第39話 「それでも俺がいい?」

 引き留めたのだ、とサーティン氏は言った。

 確実に、時間の流れが違う相手の手を思わず取ってしまったのだ、と。

 サーティン氏は無論自分とナガノ/シェドリスの間に実際にどんなことがあったか、などということは口にはしなかった。だが、口にはしなくとも、それは鷹には容易に想像できた。

 それで良かったのか、と鷹は訊きたかった。……明らかにこんな問いは仕事ではない。自分自身のためだった。

 そんな、時間の流れの違う相手に執着することは怖くなかったのか、と。無論変化しない人間同士にしたところで、関係は永遠ではない。短い生存年数の中で、またその中で、何度も何度も出会いと別れを繰り返すのだ。

 だが、その中で、永遠に近い関係を保っていける相手に出会えるのかもしれない。その短い生命を、それこそ年老いて死ぬまでの間を、一緒に生きてゆける相手に。

 だが、天使種は。

 同じ種族であったならまだいい。同じ時間の中を生きることができる。だが彼は同じ種族には、はじめから希望は持っていなかった。

 それが異性であれ同性であれ、天使種は、とにかく現在数が少ない。そして、その半分が追う身であり、半分が追われる身である。

 そんな中で、そんな相手に巡り会えることはまず少ない。そして、会ったとしても、その相手にそんな気持ちを持てるか、と言えば…… それはまた難しいのである。

 彼はオリイの黒い髪に何気なく指を絡めながら、別の相手のことを考えていた。

 遠い昔に自分が墜としたあの友人。とても好きだった。最初に会った時から好きだった。だけど何を本当に考えているかなんて、結局自分は判らなかった。そして自分もまた、その関係が永遠であるなんて考えていなかった。

 裏切られたとも思うが、心の何処かで、そんな予感を感じていたかもしれない。ずっと離したくない、と思ったことは、結局無かったのだ。

 なのに。

 腕の中の相手は、苦しい、と言いたげに身体を動かす。力を少し緩めて、彼は見上げる相手の目をのぞき込む。ああまただ。あの瞳だ。

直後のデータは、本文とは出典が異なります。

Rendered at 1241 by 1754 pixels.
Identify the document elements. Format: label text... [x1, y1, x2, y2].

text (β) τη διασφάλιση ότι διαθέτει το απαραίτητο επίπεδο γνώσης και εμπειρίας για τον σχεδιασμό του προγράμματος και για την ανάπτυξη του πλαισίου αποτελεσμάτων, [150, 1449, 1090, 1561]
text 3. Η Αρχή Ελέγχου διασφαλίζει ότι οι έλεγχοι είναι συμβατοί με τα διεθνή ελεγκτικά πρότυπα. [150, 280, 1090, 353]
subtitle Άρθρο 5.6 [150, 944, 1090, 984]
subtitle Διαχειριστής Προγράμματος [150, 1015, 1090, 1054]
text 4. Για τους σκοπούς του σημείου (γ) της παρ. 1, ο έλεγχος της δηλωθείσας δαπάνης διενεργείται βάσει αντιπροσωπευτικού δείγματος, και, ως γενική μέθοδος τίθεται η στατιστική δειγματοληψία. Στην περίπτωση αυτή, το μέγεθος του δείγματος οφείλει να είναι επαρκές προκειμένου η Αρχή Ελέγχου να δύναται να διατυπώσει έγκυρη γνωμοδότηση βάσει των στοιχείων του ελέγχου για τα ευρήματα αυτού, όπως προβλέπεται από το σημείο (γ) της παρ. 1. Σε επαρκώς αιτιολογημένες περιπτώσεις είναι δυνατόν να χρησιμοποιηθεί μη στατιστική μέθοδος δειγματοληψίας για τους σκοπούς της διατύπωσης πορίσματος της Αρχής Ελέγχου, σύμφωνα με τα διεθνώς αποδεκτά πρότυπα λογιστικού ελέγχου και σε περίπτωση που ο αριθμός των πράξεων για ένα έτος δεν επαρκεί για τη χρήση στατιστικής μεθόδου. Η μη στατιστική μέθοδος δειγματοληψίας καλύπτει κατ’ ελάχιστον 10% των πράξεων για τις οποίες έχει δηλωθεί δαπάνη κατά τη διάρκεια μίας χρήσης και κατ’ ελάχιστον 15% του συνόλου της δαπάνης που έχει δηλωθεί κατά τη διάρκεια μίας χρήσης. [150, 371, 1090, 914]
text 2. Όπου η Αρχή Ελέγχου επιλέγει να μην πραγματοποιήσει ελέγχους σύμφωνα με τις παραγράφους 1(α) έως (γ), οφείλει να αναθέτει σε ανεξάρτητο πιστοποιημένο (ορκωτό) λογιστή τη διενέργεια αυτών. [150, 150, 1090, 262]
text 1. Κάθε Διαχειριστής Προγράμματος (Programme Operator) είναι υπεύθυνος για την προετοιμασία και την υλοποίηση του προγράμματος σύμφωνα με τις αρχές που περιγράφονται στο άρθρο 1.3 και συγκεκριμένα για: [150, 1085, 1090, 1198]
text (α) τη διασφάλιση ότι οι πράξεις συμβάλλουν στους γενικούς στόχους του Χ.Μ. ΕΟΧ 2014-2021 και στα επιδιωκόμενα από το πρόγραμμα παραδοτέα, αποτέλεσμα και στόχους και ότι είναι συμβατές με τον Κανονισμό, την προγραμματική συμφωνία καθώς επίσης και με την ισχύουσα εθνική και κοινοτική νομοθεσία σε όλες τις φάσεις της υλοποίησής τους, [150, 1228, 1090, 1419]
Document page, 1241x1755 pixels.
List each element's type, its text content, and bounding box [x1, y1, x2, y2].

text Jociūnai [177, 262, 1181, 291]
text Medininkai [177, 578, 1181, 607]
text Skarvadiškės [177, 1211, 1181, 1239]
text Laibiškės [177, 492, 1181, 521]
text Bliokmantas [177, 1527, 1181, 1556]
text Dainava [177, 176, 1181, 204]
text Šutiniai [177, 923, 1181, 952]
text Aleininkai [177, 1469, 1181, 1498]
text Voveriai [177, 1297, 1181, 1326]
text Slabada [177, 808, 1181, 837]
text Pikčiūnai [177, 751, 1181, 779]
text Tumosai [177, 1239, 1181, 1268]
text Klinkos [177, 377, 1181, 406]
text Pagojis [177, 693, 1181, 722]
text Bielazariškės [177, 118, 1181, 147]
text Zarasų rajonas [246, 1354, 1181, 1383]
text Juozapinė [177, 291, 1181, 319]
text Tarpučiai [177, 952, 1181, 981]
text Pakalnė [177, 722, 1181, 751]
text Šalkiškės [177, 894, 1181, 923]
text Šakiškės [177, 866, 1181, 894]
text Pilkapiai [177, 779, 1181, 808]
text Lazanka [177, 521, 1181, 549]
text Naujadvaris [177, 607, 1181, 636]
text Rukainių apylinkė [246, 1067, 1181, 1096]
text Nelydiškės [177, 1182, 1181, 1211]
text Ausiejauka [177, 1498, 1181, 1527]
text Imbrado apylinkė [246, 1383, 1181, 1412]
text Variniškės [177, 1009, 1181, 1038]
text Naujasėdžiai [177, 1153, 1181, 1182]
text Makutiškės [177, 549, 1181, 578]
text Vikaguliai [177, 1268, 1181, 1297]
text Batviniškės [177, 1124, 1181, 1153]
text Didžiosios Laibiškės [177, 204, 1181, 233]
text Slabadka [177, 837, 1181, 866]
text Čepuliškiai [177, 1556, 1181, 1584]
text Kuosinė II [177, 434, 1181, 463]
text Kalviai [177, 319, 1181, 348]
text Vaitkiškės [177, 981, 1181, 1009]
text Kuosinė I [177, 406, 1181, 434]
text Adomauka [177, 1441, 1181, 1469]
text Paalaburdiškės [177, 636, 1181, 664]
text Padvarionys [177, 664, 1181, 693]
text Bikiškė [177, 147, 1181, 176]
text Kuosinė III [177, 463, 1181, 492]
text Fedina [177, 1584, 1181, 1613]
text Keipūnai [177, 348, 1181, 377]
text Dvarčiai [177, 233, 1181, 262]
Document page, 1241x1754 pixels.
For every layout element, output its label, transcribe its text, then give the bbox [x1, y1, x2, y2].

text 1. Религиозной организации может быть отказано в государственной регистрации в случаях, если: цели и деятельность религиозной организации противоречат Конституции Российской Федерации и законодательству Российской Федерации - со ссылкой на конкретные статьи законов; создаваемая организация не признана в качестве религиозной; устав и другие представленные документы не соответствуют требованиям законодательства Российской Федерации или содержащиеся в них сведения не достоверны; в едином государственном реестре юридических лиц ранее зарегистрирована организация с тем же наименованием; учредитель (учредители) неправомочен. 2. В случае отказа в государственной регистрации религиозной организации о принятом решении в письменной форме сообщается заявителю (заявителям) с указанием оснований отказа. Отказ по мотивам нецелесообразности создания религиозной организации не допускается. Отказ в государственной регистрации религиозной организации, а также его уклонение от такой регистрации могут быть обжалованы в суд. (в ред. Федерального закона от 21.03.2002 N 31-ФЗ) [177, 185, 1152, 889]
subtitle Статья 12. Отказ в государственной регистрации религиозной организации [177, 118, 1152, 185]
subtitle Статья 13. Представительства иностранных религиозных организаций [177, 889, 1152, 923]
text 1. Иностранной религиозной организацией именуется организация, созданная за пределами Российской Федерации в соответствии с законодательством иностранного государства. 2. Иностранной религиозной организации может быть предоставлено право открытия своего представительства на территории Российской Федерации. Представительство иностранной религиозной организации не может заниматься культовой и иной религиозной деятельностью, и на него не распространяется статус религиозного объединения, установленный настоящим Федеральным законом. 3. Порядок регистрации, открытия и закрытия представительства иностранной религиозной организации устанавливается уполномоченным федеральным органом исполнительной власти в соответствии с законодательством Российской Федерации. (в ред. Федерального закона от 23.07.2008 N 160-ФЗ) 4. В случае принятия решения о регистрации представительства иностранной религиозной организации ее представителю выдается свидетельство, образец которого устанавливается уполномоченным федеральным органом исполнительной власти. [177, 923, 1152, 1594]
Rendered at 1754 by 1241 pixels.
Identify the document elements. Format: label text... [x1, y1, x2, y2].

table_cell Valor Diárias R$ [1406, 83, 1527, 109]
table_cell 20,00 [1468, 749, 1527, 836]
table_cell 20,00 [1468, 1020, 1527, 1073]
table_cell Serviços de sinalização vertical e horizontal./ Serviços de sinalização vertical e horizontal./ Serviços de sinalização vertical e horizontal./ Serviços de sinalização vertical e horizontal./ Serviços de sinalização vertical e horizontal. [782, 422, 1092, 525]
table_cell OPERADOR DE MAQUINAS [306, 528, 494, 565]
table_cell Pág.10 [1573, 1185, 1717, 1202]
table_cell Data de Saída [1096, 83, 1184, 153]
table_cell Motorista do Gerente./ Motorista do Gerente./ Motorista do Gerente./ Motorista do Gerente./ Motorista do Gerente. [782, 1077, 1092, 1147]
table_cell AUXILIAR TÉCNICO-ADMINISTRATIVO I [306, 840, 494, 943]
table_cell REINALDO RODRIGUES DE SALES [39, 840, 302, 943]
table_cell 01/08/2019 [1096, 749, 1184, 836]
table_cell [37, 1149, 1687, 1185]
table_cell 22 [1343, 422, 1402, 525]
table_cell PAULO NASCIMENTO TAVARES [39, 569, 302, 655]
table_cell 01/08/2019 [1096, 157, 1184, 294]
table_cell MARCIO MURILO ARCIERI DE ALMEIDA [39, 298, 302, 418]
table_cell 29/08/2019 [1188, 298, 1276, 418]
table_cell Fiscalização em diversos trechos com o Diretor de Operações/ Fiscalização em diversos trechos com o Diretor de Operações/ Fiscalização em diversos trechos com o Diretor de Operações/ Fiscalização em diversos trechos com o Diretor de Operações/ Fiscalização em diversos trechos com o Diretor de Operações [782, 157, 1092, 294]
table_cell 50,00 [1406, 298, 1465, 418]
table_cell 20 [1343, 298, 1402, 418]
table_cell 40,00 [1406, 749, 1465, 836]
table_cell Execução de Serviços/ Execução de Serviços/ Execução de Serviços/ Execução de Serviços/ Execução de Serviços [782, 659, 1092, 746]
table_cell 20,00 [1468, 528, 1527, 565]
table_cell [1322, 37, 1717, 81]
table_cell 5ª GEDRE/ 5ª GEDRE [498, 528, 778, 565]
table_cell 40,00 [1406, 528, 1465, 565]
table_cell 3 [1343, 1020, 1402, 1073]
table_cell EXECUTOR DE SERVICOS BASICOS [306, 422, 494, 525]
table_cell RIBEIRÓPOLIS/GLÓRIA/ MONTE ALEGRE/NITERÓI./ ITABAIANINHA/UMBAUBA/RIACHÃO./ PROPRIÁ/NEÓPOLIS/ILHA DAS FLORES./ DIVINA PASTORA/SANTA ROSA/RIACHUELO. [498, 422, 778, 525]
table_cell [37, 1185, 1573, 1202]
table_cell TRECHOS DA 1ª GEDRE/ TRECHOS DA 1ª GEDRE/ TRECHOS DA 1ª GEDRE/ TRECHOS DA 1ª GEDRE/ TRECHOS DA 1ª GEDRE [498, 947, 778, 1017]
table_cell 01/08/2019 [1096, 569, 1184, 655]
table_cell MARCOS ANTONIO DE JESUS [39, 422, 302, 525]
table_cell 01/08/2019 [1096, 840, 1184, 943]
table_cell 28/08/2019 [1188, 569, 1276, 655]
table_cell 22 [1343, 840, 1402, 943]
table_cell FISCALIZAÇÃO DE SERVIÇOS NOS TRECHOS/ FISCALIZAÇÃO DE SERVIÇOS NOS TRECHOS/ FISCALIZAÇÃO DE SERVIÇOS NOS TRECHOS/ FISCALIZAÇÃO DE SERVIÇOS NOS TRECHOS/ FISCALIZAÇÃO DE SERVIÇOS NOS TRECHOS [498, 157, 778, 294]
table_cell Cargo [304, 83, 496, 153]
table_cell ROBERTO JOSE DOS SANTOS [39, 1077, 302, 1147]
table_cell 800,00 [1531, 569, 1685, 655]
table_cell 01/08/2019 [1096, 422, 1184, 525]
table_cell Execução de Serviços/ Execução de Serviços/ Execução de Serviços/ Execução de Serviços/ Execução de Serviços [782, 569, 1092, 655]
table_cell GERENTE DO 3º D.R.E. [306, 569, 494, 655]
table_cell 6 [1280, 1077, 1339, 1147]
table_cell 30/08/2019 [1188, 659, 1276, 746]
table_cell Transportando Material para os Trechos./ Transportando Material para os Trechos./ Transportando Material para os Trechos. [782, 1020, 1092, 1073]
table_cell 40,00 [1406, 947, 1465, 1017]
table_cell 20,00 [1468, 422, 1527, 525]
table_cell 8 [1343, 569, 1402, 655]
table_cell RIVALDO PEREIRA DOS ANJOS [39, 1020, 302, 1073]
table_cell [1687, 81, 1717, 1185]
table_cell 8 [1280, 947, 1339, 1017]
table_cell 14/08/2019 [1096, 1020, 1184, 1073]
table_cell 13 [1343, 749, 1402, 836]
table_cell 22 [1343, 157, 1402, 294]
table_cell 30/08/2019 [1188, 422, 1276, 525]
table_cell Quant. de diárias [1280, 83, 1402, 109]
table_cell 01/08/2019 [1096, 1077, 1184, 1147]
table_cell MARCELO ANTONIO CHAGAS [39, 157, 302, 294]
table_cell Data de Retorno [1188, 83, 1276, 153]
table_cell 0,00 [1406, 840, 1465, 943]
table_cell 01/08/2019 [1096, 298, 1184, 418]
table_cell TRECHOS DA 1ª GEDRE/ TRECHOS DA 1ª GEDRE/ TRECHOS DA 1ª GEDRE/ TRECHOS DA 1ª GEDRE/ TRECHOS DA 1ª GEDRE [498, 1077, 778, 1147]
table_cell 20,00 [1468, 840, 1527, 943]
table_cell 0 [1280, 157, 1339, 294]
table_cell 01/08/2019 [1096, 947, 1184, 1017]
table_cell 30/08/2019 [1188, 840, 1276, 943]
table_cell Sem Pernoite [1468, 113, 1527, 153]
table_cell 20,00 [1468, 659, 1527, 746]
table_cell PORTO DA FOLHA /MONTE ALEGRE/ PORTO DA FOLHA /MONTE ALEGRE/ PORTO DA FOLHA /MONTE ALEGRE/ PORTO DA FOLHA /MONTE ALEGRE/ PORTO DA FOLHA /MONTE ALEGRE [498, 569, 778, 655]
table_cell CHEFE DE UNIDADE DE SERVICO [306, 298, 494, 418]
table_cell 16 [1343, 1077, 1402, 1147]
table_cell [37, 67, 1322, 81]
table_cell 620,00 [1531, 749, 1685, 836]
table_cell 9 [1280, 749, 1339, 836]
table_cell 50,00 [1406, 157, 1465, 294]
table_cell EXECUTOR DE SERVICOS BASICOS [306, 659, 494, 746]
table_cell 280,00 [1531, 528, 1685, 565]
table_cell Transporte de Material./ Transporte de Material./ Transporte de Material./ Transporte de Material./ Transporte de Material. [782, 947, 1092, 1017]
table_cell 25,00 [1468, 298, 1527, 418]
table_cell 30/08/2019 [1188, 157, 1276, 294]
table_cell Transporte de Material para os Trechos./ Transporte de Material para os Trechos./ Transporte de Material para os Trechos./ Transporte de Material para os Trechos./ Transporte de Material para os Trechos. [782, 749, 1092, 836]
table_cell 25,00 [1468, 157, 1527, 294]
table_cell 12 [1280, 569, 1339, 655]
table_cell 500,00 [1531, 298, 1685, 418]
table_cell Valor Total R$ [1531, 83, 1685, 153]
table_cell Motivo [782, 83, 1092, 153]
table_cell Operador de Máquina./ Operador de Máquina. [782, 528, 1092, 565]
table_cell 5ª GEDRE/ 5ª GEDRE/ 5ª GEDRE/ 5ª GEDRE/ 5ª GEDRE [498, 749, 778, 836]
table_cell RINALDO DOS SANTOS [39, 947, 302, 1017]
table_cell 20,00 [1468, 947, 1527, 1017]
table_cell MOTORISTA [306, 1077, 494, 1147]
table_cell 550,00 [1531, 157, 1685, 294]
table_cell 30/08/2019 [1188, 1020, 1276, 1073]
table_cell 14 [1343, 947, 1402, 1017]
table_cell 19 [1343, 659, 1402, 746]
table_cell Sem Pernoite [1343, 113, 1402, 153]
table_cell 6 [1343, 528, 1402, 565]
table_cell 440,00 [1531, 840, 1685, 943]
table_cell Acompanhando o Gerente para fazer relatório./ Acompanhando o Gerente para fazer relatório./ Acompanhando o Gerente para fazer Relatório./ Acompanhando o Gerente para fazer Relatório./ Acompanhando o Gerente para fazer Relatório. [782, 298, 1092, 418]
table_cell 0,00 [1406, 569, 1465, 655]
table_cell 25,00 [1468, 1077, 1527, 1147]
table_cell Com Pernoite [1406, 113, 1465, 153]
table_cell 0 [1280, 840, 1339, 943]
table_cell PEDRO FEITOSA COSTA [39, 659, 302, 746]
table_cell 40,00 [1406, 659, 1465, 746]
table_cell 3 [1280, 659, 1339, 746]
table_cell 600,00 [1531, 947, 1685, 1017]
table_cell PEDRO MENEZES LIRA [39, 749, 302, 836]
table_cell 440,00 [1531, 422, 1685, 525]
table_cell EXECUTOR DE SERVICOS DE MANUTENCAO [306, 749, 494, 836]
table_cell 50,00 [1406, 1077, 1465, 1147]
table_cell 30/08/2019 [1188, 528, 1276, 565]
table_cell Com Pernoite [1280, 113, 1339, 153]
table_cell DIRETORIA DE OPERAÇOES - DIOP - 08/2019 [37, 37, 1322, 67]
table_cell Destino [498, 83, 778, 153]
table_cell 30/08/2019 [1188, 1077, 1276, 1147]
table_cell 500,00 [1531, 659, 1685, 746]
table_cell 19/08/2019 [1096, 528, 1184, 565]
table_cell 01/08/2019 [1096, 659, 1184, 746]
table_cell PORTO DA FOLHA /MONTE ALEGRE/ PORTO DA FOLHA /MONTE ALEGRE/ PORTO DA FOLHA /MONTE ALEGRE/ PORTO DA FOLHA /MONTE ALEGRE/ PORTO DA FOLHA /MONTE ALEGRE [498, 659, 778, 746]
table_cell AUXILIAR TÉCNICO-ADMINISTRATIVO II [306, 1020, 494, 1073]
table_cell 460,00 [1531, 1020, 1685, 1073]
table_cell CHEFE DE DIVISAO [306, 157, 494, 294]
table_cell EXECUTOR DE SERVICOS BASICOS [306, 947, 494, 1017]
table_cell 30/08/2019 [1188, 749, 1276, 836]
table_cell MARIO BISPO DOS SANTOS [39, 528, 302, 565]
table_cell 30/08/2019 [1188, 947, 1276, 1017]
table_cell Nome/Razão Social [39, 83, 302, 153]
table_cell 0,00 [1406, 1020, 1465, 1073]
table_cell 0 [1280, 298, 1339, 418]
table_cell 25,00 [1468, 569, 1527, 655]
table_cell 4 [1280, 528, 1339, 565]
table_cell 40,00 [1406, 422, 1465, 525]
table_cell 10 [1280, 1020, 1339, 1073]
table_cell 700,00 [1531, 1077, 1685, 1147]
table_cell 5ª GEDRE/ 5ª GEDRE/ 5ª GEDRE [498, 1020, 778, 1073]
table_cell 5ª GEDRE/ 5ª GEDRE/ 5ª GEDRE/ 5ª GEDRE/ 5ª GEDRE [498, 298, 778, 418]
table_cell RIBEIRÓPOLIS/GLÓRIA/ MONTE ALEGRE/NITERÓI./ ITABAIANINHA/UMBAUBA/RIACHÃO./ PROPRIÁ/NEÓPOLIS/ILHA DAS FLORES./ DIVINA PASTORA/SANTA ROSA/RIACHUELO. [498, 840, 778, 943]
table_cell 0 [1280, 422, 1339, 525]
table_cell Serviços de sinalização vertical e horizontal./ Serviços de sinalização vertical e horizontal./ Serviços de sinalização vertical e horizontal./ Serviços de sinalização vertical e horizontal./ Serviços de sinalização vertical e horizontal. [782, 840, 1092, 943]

 何処か奇妙な形を描くその瞳。時々不確かな形にゆらめく。永遠ではない。永遠ではないというのに。


 そんなことは大した問題ではないさ。


 涼やかな声が、響く。


 だって僕は君のことがまた判ったもの。


 そう言ったのだ、とサーティン氏は言った。ナガノは怖れない。そして花園の園主も。マリーヤは天使種と判っていて結婚し、そして離れた。だが関係を切った訳ではない。

 怖れているのはどうやら自分だけらしい。


「……お前は俺がどういう者だか知ってるね?」


 彼は目の前の相手に問いかける。知っているはずだ。何度も何度も、その「人間ではない」姿を見せつけてきた。相手が十歳をとったとしても変わらない姿なのにも気付いているだろう。

 なのに、オリイは迷うことなくうなづいた。   


「それでも俺がいい?」


 再び、相手はうなづく。

 思わず天井をふり仰ぐ。負けた、と彼は思った。

 いや、もうずっと昔から、自分はこの元被保護者に負けているのだ。本当に邪魔だったら、どれだけ泣こうがしがみつこうが、振り解いている。

 放せなかったのは、自分の方なのだ。

 あの友人は、自分のことを好きだったかもしれない。自分も好きだった。だけど自分のことを必要とはしていなかった。

 どうしようも無い感情で、きつく縛られていたかった。本当に、そんな感情を向けてくれるのなら、自分はそれに縛られよう。それが望みなのだ。

 いつかのように首に手を回す相手に、彼は応える。そのまま、髪を手に絡めたまま、ゆっくりと移動し、そして倒れ込んだ。何処でそんなことを覚えたのだろう、相手の手が、自分の衣服にかかっているのに彼は気付く。そんな手の動きを感じながら、彼は相手の頬や耳の下や、首筋にとゆっくりと触れていく。長い指は、薄いシャツの中に入り込む。

 だが次第に彼は、指以外の何かが、自分の皮膚の上を滑っていくのに気付き始めた。

 それは奇妙な感覚だった。熱帯に住む、小さな小さな虫が、大量に身体の上を動いていく時の感触にも似ていた。気が付くと、その感触は、次第に広がっていく。

 だがそれは決して不快ではない。虫ではないのだ。


 ああそうか。


 指にかかる髪の感触が、何か。

 夜目にも白い肌の、間に、黒く、髪が波打つ。

 巻き付いてくる。絡み付いてくる。


『……やっと、通じた』


 その時彼は、直接頭に響く声を聞いた。